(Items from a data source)
▶

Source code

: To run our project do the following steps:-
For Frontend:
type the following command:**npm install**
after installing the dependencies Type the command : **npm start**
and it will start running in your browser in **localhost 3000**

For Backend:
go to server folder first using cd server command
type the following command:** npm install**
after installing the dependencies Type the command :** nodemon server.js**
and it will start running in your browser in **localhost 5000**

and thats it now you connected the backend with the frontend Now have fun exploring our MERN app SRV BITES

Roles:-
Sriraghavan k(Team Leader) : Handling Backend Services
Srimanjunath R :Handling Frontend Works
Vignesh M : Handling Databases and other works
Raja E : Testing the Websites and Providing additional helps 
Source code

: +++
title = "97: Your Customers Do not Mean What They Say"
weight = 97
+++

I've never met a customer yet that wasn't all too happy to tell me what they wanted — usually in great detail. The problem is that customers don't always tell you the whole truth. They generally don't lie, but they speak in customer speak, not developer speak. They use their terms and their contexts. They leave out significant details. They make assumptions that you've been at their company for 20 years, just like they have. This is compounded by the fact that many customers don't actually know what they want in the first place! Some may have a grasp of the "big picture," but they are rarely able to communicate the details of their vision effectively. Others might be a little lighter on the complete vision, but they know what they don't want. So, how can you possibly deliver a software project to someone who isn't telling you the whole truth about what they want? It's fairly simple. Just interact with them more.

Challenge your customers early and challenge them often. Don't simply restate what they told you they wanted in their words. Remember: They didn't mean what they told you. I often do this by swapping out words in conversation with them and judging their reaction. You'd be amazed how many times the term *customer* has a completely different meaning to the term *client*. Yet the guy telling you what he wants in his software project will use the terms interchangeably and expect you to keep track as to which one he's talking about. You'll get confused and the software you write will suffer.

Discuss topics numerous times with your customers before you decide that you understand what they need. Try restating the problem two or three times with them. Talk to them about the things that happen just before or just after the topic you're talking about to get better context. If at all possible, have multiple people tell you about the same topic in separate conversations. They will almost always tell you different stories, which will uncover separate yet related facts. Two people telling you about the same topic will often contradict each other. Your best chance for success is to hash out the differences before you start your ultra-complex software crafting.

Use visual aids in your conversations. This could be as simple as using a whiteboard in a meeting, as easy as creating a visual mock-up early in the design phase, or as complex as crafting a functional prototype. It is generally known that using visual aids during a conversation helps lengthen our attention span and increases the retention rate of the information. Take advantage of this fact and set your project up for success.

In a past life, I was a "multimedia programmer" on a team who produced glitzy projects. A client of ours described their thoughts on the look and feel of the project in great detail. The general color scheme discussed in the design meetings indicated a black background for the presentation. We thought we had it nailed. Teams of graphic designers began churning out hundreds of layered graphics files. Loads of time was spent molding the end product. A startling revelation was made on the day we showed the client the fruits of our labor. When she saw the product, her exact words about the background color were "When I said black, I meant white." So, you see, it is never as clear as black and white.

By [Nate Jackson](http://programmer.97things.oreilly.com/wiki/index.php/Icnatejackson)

◀
▶

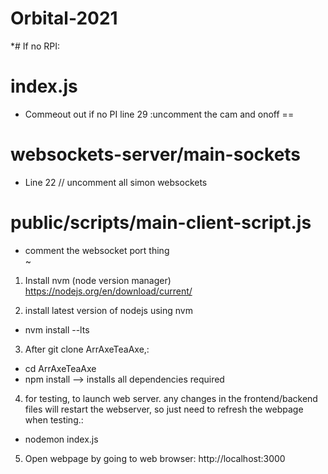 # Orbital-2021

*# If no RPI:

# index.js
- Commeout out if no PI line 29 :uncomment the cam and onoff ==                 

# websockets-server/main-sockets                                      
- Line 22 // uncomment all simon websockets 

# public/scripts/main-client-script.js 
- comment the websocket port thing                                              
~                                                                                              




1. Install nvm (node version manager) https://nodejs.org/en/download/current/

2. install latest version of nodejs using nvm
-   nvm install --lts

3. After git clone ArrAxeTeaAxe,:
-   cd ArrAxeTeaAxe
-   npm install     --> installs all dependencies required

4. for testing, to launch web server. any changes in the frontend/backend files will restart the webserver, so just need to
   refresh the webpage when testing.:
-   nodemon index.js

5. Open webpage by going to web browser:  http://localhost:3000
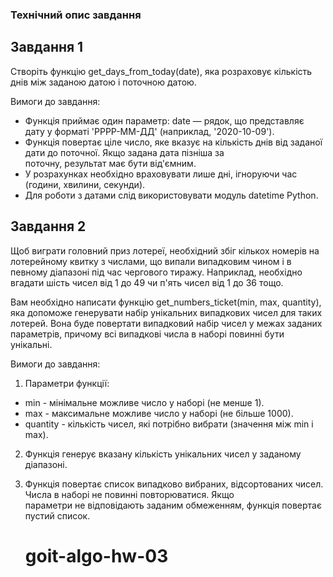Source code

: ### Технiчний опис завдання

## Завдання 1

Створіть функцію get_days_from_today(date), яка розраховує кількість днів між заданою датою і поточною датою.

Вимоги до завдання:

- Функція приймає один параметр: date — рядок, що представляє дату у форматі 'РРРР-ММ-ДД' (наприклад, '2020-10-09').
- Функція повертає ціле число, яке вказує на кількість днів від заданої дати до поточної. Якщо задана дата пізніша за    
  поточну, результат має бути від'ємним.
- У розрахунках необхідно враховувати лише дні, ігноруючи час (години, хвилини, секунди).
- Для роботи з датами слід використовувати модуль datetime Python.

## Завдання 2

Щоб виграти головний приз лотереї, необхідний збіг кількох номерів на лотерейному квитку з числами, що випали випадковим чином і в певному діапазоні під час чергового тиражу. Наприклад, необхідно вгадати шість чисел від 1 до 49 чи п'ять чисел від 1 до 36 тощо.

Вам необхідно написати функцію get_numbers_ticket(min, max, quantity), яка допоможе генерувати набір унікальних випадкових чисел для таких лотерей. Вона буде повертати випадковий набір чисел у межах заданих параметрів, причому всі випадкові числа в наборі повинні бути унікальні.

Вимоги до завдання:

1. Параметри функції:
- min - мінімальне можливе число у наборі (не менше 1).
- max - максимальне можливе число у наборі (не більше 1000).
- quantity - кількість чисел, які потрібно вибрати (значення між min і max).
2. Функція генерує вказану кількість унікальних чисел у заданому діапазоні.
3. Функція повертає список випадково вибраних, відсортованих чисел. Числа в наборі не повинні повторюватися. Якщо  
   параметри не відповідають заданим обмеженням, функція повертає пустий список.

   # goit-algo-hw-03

◀

■ EXERCISE: Which lines above include the word "діапазоні"? Show each one.

■ ANSWER SPACE:
Щоб виграти головний приз лотереї, необхідний збіг кількох номерів на лотерейному квитку з числами, що випали випадковим чином і в певному діапазоні під час чергового тиражу. Наприклад, необхідно вгадати шість чисел від 1 до 49 чи п'ять чисел від 1 до 36 тощо.
2. Функція генерує вказану кількість унікальних чисел у заданому діапазоні.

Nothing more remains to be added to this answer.